Bu çelişkilerin tek bir açıklaması vardır: AKP rejimi dönüştürmek için işbaşına gelmiştir. İlk kez ülke yönetiminin sorumluluğunu alan kişi, "kefen giyerek geldim" demektedir. Bu sözler demokraside kararlılığın ifadesi olamaz. Nitekim on yılda yoğunlaşan baskı havasının kapağının attığı yer olan Gezi Parkı için çözümü plebisite indirgeyen AKP baskıcı politikalarından vazgeçmeyeceği mesajını vermiş oluyor. Dayatmacı politikalarına "uzlaşma" adını verdikleri için, Gezi Parkı'nda da aynı yöntemi uygulama hevesindeler. Türkiye'yi dayattığı sonuçlarla yönetmeye alışmış bir iktidarın bir anda değişmesi mümkün değil. Sandığı da bir sonuç olarak dayatıp yerini koruyan bir parti var iktidarda. Asıl konuşulması gerekeni atlıyoruz; demokrasi sandıktan çıkan sonuçla değil, öncesi ve sonrası ile sandık çevresi ile test edilir. Sandık öncesi ve sonrası ile ilgili şaibeler hakkında sorulan sorular yanıtlanmıyor...

Türkiye ilkleri yaşadığı bir sürece girdi, lidersiz hareket çığ gibi büyüyor.
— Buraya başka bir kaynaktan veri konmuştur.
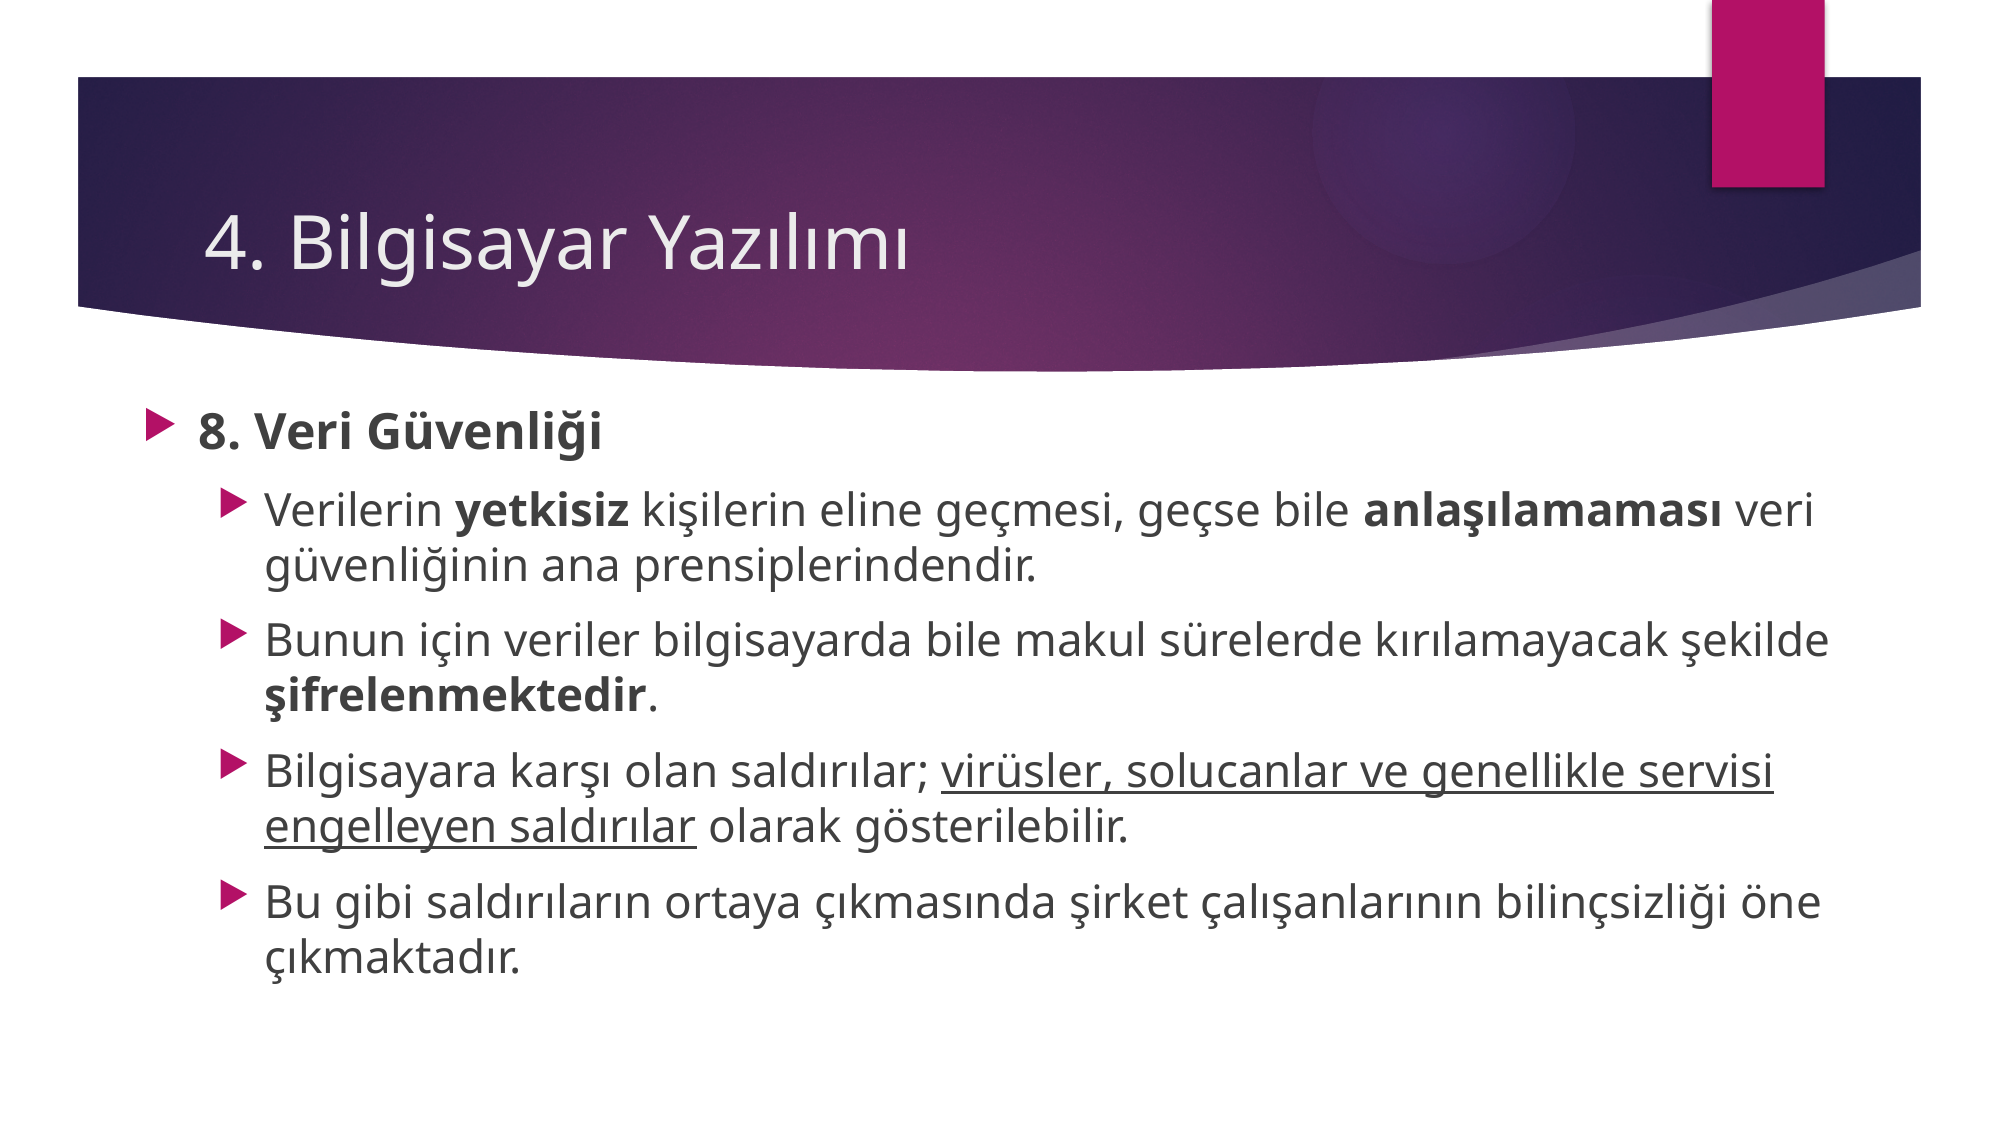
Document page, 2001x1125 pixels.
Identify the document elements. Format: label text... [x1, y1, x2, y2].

title 4. Bilgisayar Yazılımı [189, 159, 1627, 320]
list 8. Veri Güvenliği Verilerin yetkisiz kişilerin eline geçmesi, geçse bile anlaşılamaması veri güvenliğinin ana prensiplerindendir. Bunun için veriler bilgisayarda bile makul sürelerde kırılamayacak şekilde şifrelenmektedir. Bilgisayara karşı olan saldırılar; virüsler, solucanlar ve genellikle servisi engelleyen saldırılar olarak gösterilebilir. Bu gibi saldırıların ortaya çıkmasında şirket çalışanlarının bilinçsizliği öne çıkmaktadır. [127, 392, 1919, 1103]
Tarafgir olan medyalar biliniyordu, şimdi deşifre ediliyorlar. İktidara dolaylı destek verdikleri bilinen kişiler "acaba rüzgar tersine döner mi?" endişesi ile rüzgar güllerine dönüşüyorlar. Lidersiz harekette birleri fırsatçılık yaparak öne çıkmak istedikçe ayrıca çizmeye gerek bırakmayacak şekilde karikatürleşiyorlar. Bakıp gülüyor, gülüp geçemiyoruz...

Türkiye bölgedeki diğer ülkelere benzemiyor. Bizler özgürlüklerle öyle ya da böyle tanıştık. "Bizim ileri demokrasimiz bu" diyerek baskı sopasına indirgedikleri "demokrasi" anlayışları ile ileri özgürlük taleplerimizi on yıl öncesinde düğümlendiklerini sanıyordu birileri ki; dip dalga gençlerle harekete geçti.

Depremin şiddeti henüz bilinmiyor; ancak yüzeysel olmadığı, dipten geldiği bir gerçek. Uyarıların nereden geldiğine takılmaksızın, kitlelerin taleplerini özgürlüklerden yana okumak gerek. Otoriterleşme gayretlerinin bedeli hepimiz için ağır olur.